[Supplied passage]
Day 9: Solo Travel Tips

I sat at an outdoor café off the square in Krakow enjoying my breakfast. So much for cooking this morning.
About half of the tables were filled, which meant the waitress had time to practice her English.
She asked me if I always ate eggs for breakfast.
I answered that as long as someone else is cooking, then I like eggs.
She laughed and asked if I wanted juices.
No thanks.
Coffee?
No thanks.
Breads?
No thanks.

She told me that I am difficult to please.
I ate another bite of my omelet and nodded in agreement.
She said, “Vodka?”
I laughed and shook my head, “Could you please wrap my food so I can take it home?”
She walked away repeating, “So I can take it home.”
A handsome fifty-ish-year-old man wearing a suit jacket in this heat asked if he could join me.
My first thought was that he might be a Russian sympathizer, then I remembered that I was no longer in Ukraine. In Poland we didn’t have to worry about such things. His accent reminded me of a good friend who lives in south London.
I told him that he could only join me if he had a good story or two.
He said he was up to the challenge.
I laughed. I wasn’t going to sit with him while he ate his breakfast, but I am always up for a good conversation.
He ordered a coffee and then asked if I was traveling alone.
Little alarm bells went off in my head: that’s a bad first question. I rarely tell strangers that I am traveling alone. Why does he need that information?
Sigh.

I nodded to the waitress to let her know I was ready for my leftovers and gave my head a quick tilt to the side to let her know I was ready to leave. I said to the man, “No. I never travel alone. My husband is at the hotel.”
The man mumbled something about a beautiful woman eating alone and how I misrepresented myself and made him think…
I cut him off. “And my husband is a bear when he’s hungry.”
The waitress brought me my leftovers and my change.
I handed her a tip, picked up my food and as I was pushing in my chair, I reminded to tip the waitress.
He lowered his voice and said angrily, “You don’t have to run off so fast, you know.”
Oh, interesting. He’s manipulative, too. Hmmm.
“Yes, I must go.” I said firmly, but playfully. “I must tame that bear.”
I walked in the opposite direction of my apartment and stood in the shadows of a building to watch him for a moment. People assume that I’ve never experienced difficult situations since I continue to travel alone, but I have.

[Requirement]
In the solo travel post, list every item the waitress offers to bring the narrator, in the order she offers them.

(Pose landmark coordinates)
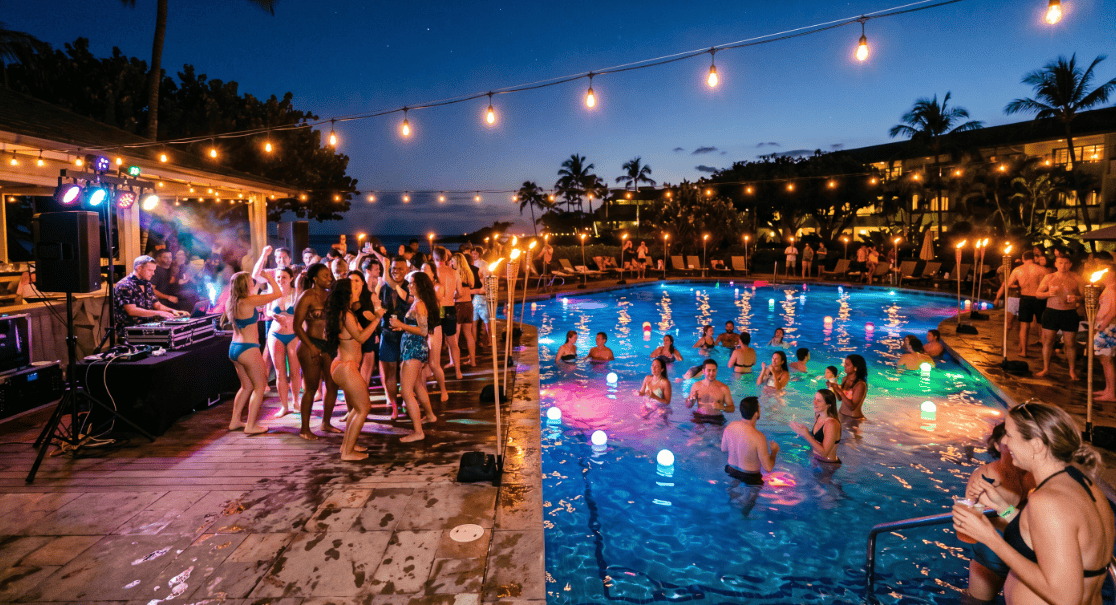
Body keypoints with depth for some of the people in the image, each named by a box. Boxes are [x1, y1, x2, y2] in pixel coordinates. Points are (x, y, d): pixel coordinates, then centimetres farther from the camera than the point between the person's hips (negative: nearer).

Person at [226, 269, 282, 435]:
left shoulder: (230, 303, 6)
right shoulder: (249, 302, -18)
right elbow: (277, 293, -13)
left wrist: (257, 287, 32)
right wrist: (269, 277, 1)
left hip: (233, 347, 9)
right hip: (248, 349, -9)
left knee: (247, 386, 22)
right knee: (259, 386, 5)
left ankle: (235, 421, 27)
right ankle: (251, 426, 5)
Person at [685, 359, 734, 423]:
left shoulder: (723, 388, -1)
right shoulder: (696, 386, 5)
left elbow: (732, 408, 6)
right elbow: (688, 406, 13)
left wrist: (721, 407, -14)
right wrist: (691, 399, -9)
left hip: (716, 419, -1)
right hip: (699, 418, 1)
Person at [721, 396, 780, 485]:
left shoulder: (730, 426, -11)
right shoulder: (758, 437, -28)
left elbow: (723, 448, 6)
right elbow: (768, 468, -19)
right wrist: (774, 451, -2)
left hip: (730, 471, 7)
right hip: (750, 477, -7)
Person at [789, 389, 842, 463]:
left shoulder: (832, 424, -23)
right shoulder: (818, 416, 3)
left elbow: (824, 453, -22)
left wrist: (806, 435, -25)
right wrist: (802, 432, -4)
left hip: (829, 464, -8)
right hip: (816, 459, 8)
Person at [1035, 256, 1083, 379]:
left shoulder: (1076, 279, 4)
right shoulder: (1049, 278, 5)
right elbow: (1038, 294, 7)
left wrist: (1076, 298, -15)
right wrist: (1048, 293, -13)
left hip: (1069, 314, -1)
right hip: (1051, 312, 1)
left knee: (1070, 344, 3)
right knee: (1047, 341, 4)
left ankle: (1072, 371, 16)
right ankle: (1046, 368, 16)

[Solved exercise]
Juices, coffee, breads, vodka